As far as your diet goes, try out seasoning your meals with salt-free spices. It probably won’t taste as good as salted seasonings, but you should try and make an active effort to make your health a priority. If not for you, than for your loved ones.
Weight resistance exercise is very helpful for decreasing BP levels, but aerobic exercise may be even better. Aerobic exercise or cardiovascular exercise can be anything from walking at the park for 10 mins a day to an intense 45 minute fartlek training run. Your initial fitness level will dictate just how intense you’ll be able to realistically workout.
Besides cleaning up your diet and exercising regularly, you may need to try out some medication. Talk to your doctor before you make any decisions regarding this issue though so you’ll have the best chance of achieving your goals of decreasing your mean arterial pressure.
Final thoughts on mean arterial pressure…
Remember that there are two different mean arterial pressure formulas you should know.

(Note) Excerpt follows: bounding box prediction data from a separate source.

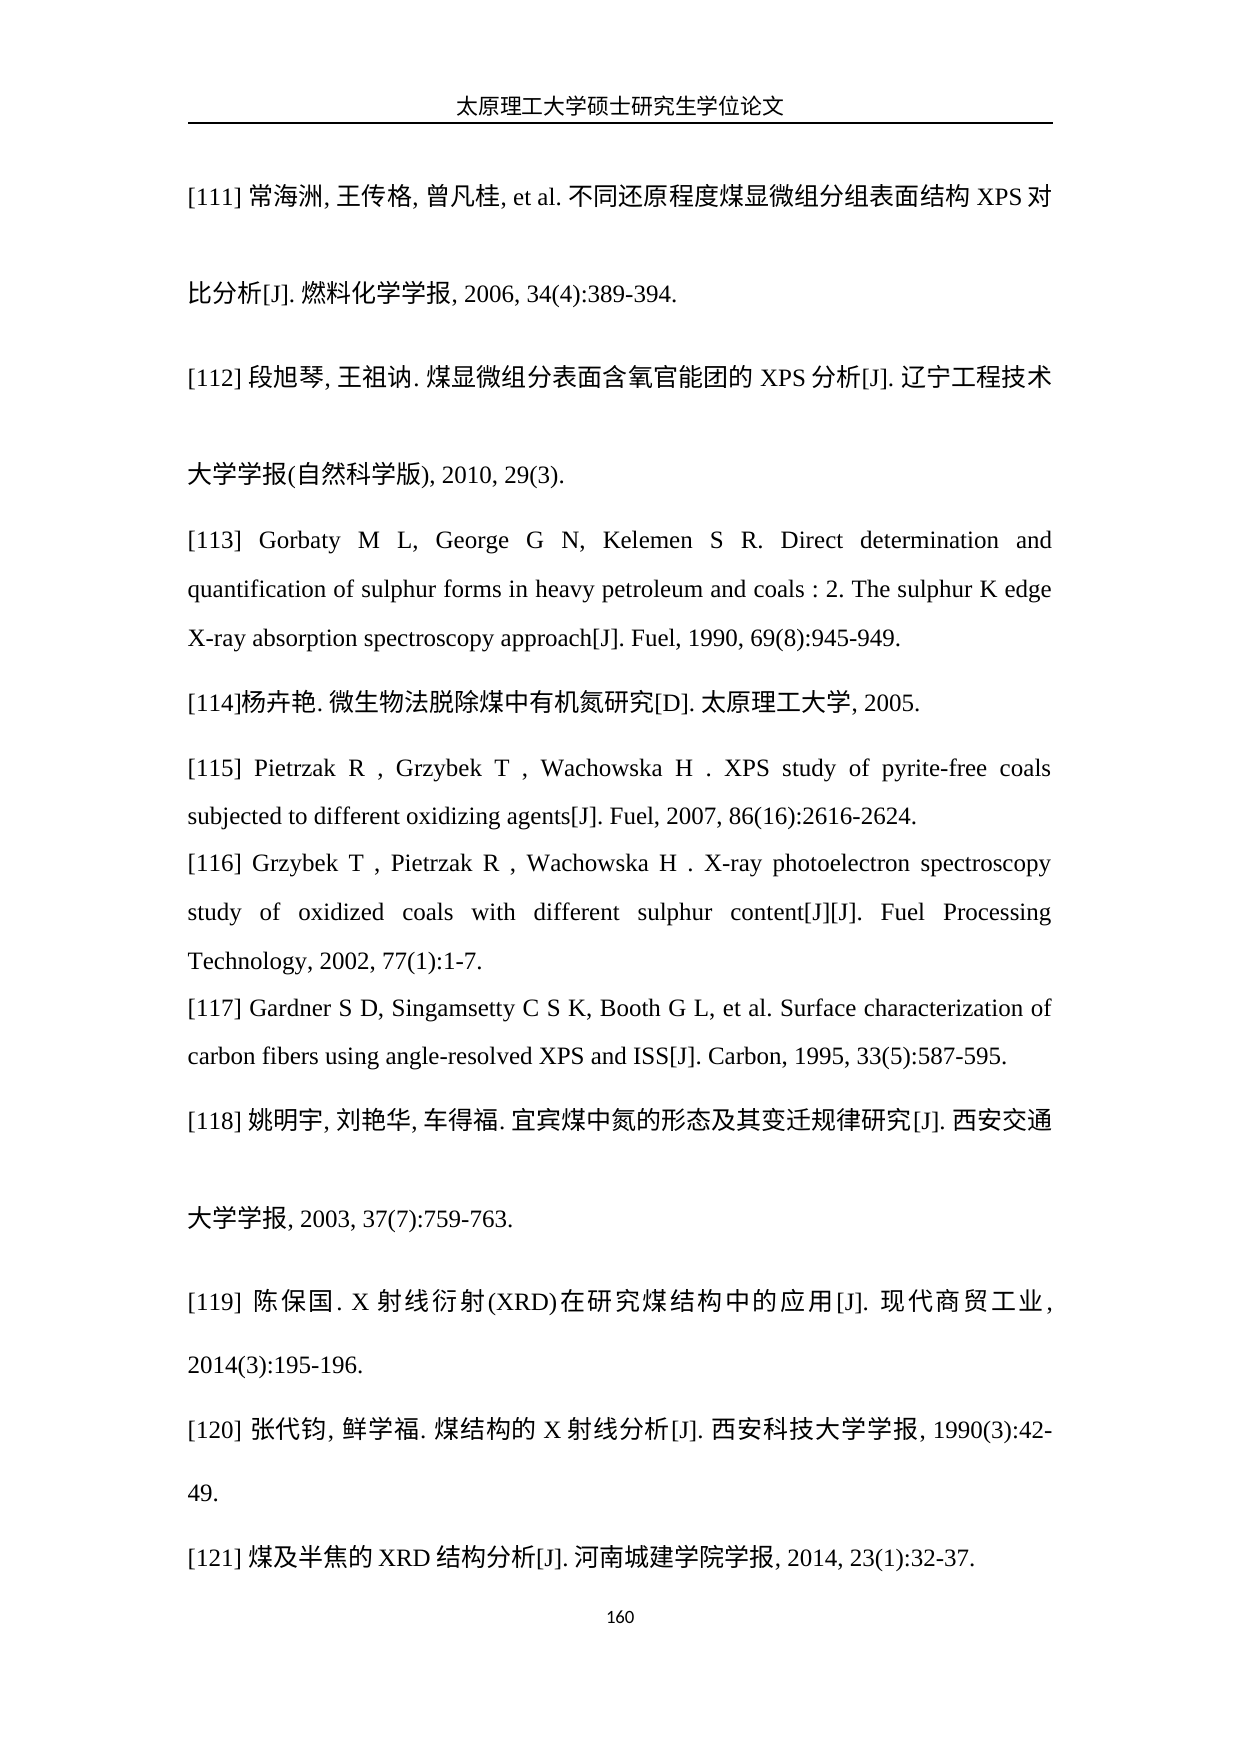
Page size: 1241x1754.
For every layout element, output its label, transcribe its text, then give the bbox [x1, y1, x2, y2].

text [119] 陈保国. X射线衍射(XRD)在研究煤结构中的应用[J]. 现代商贸工业, 2014(3):195-196. [187, 1267, 1053, 1381]
text [115] Pietrzak R , Grzybek T , Wachowska H . XPS study of pyrite-free coals subjected to different oxidizing agents[J]. Fuel, 2007, 86(16):2616-2624. [187, 751, 1053, 832]
text [121] 煤及半焦的XRD结构分析[J]. 河南城建学院学报, 2014, 23(1):32-37. [187, 1523, 1053, 1588]
text [114]杨卉艳. 微生物法脱除煤中有机氮研究[D]. 太原理工大学, 2005. [187, 668, 1053, 733]
text [118] 姚明宇, 刘艳华, 车得福. 宜宾煤中氮的形态及其变迁规律研究[J]. 西安交通大学学报, 2003, 37(7):759-763. [187, 1086, 1053, 1249]
text [117] Gardner S D, Singamsetty C S K, Booth G L, et al. Surface characterization of carbon fibers using angle-resolved XPS and ISS[J]. Carbon, 1995, 33(5):587-595. [187, 991, 1053, 1072]
text [112] 段旭琴, 王祖讷. 煤显微组分表面含氧官能团的XPS分析[J]. 辽宁工程技术大学学报(自然科学版), 2010, 29(3). [187, 343, 1053, 505]
text [120] 张代钧, 鲜学福. 煤结构的X射线分析[J]. 西安科技大学学报, 1990(3):42-49. [187, 1395, 1053, 1509]
text [111] 常海洲, 王传格, 曾凡桂, et al. 不同还原程度煤显微组分组表面结构XPS对比分析[J]. 燃料化学学报, 2006, 34(4):389-394. [187, 162, 1053, 324]
text [113] Gorbaty M L, George G N, Kelemen S R. Direct determination and quantification of sulphur forms in heavy petroleum and coals : 2. The sulphur K edge X-ray absorption spectroscopy approach[J]. Fuel, 1990, 69(8):945-949. [187, 523, 1053, 653]
text [116] Grzybek T , Pietrzak R , Wachowska H . X-ray photoelectron spectroscopy study of oxidized coals with different sulphur content[J][J]. Fuel Processing Technology, 2002, 77(1):1-7. [187, 846, 1053, 976]
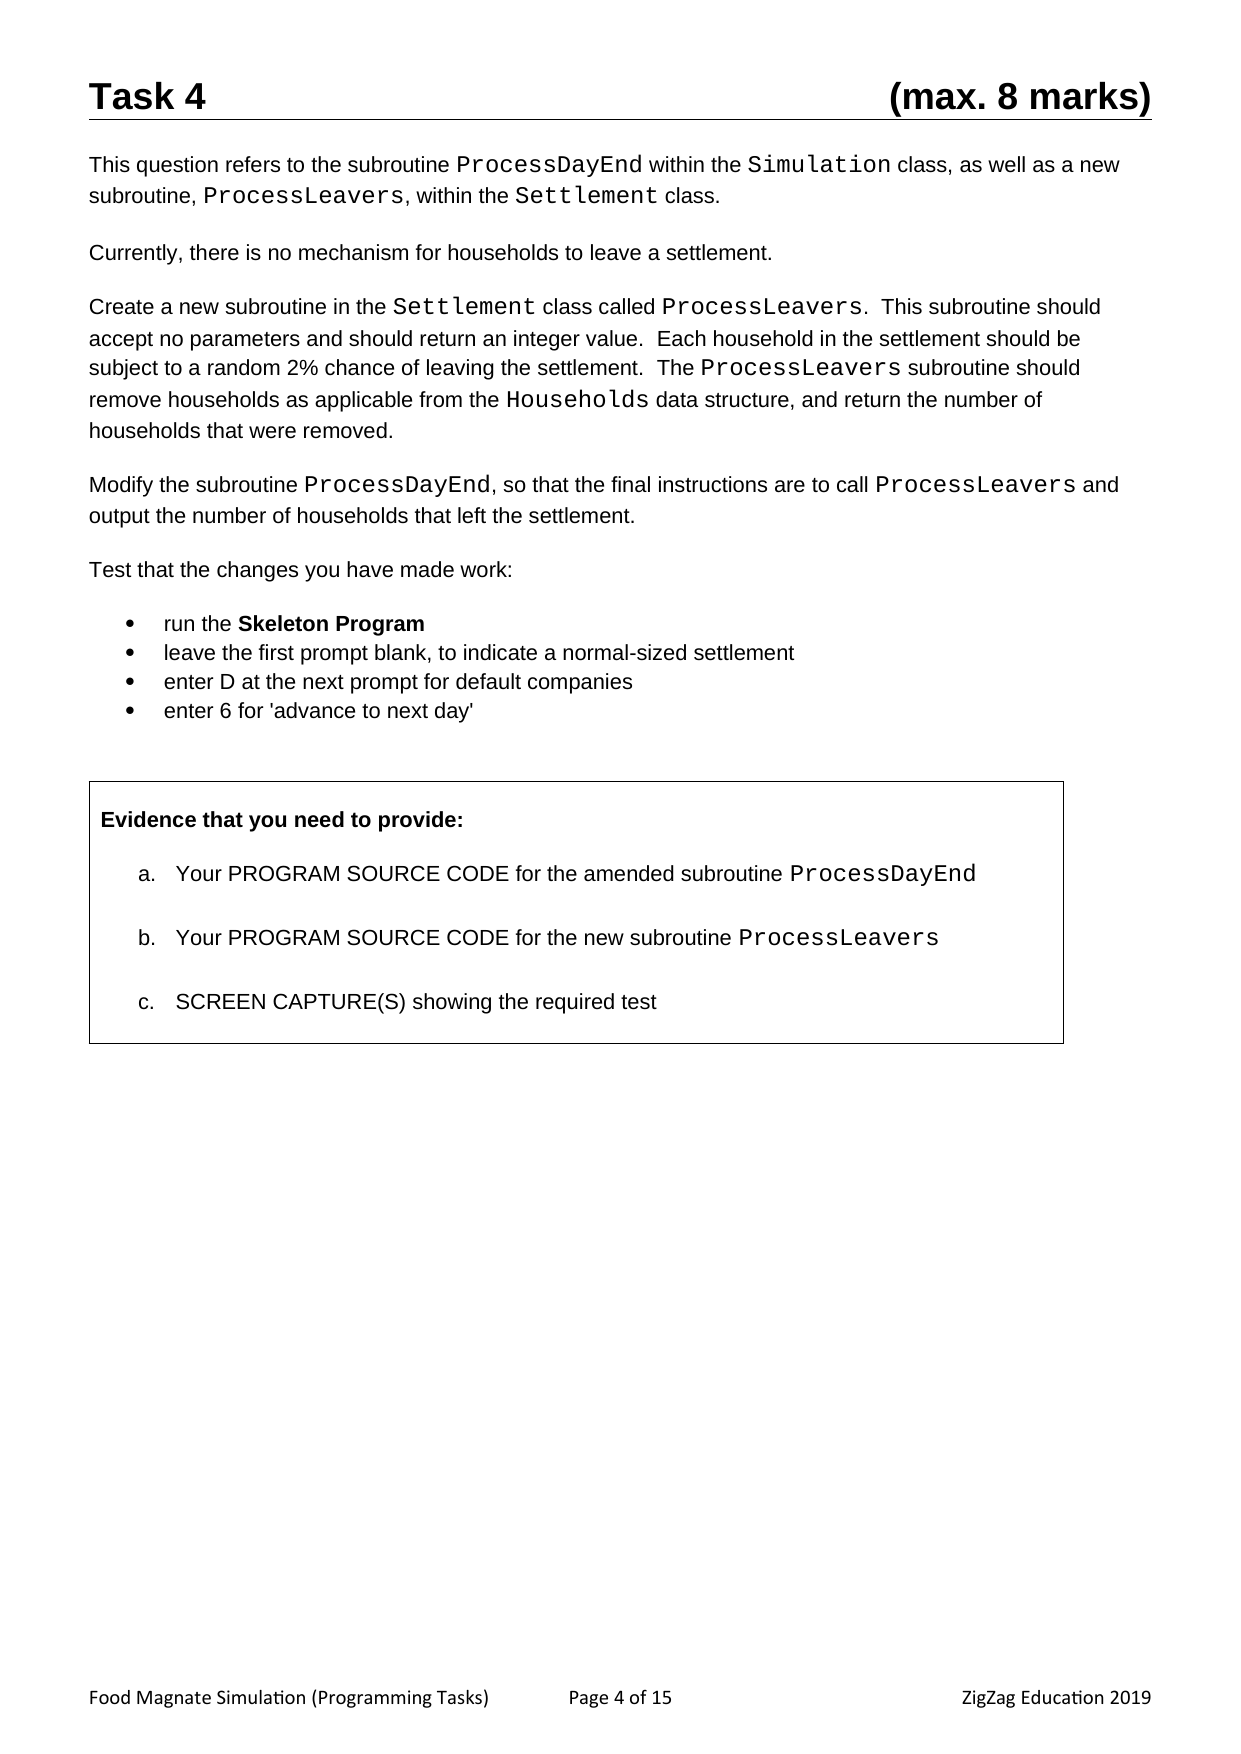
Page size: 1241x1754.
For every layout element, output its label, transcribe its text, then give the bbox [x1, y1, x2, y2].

list run the Skeleton Program [126, 611, 1152, 637]
text Create a new subroutine in the Settlement class called ProcessLeavers. This subroutine should accept no parameters and should return an integer value. Each household in the settlement should be subject to a random 2% chance of leaving the settlement. The ProcessLeavers subroutine should remove households as applicable from the Households data structure, and return the number of households that were removed. [89, 294, 1152, 443]
list leave the first prompt blank, to indicate a normal-sized settlement [126, 640, 1152, 666]
list enter D at the next prompt for default companies [126, 669, 1152, 694]
subtitle Task 4 (max. 8 marks) [89, 74, 1152, 119]
text Currently, there is no mechanism for households to leave a settlement. [89, 240, 1152, 265]
list enter 6 for 'advance to next day' [126, 698, 1152, 723]
text Test that the changes you have made work: [89, 557, 1152, 583]
text Modify the subroutine ProcessDayEnd, so that the final instructions are to call ProcessLeavers and output the number of households that left the settlement. [89, 472, 1152, 529]
text This question refers to the subroutine ProcessDayEnd within the Simulation class, as well as a new subroutine, ProcessLeavers, within the Settlement class. [89, 152, 1152, 211]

The first one should be recorded at rest and is 1/3 (SBT – DBT) + DBT. The second calculation is 1/2 (SBT – DBT) + DBT which should be recorded during exercise.
You divide by “1/3” in the first mean arterial pressure formula because diastole usually lasts longer than systole at rest. In the second mean arterial pressure formula you divide by “1/2” because diastole lasts less time than systole during exercise.
Cleaning up your diet and starting an exercise program are huge factors for decreasing mean arterial pressure. More specifically it’s the reduction of salt that will significantly help you to decrease your BP. If you are sedentary then you need not workout to extremes thinking that more is better. Start off slow and increase your exercise intensity and frequency when necessary. Remember to first talk to your doctor so you can be put on the right path to success early on.
Lastly, I hope that this article has helped you learn what the mean arterial pressure formula is and what it’s used for. It can be a very helpful value for you to be aware of if you’re wanting to stay on top of your health.
Kraemer, Robert. “Cardiorespiratory Physiology.” Southeastern Louisiana University. 4 May 2017, PowerPoint file.